_YOUR GOAL_. Scan the lines below for the string "action" and copy every one that has it.

Source records
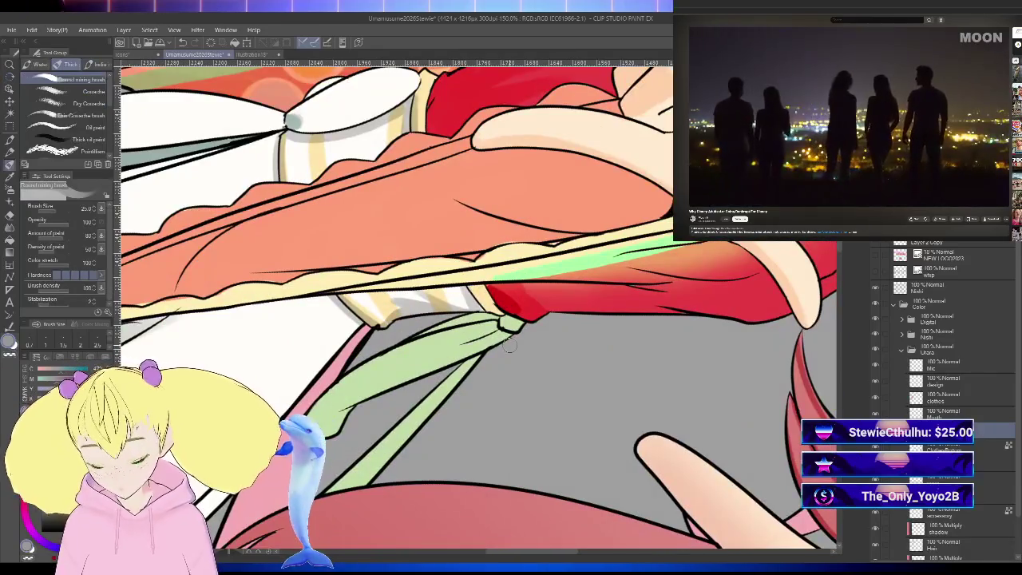
{"action": "left_click_drag", "start_coordinate": [510, 341], "coordinate": [479, 319]}
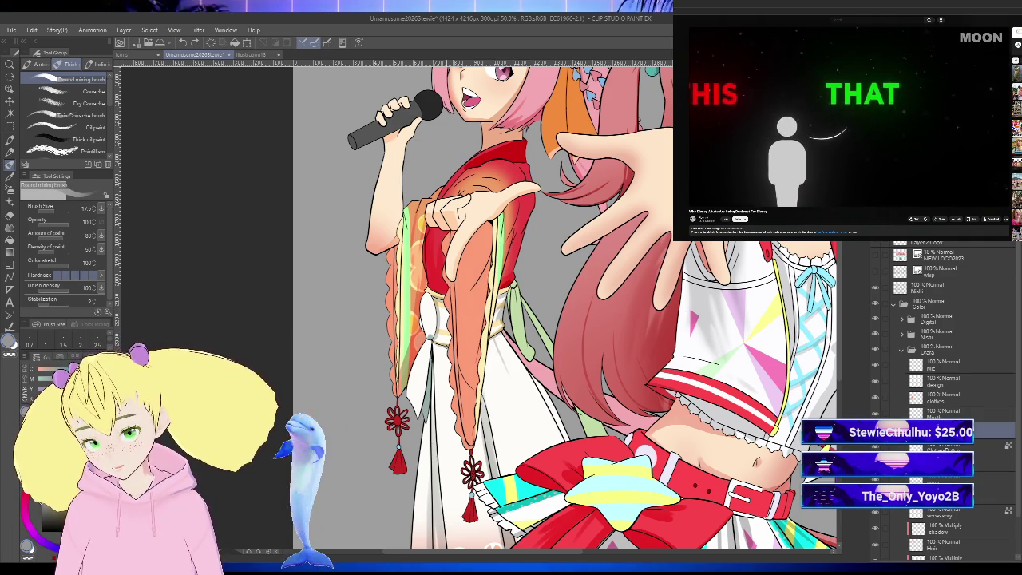
Step: Check the kimono in a horizontally mirrored view, then flip it back
{"action": "key", "text": "h"}
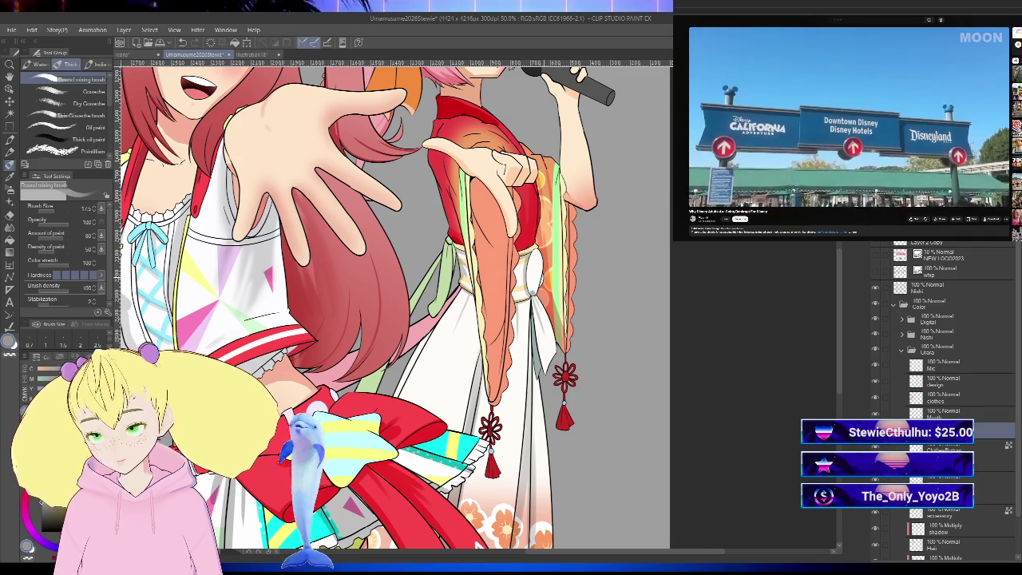
{"action": "scroll", "coordinate": [535, 255], "scroll_direction": "up", "scroll_amount": 4}
{"action": "scroll", "coordinate": [538, 272], "scroll_direction": "down", "scroll_amount": 4}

_SOLUTION FOR THIS EXERCISE_.
{"action": "left_click_drag", "start_coordinate": [510, 341], "coordinate": [479, 319]}
{"action": "key", "text": "h"}
{"action": "scroll", "coordinate": [535, 255], "scroll_direction": "up", "scroll_amount": 4}
{"action": "scroll", "coordinate": [538, 272], "scroll_direction": "down", "scroll_amount": 4}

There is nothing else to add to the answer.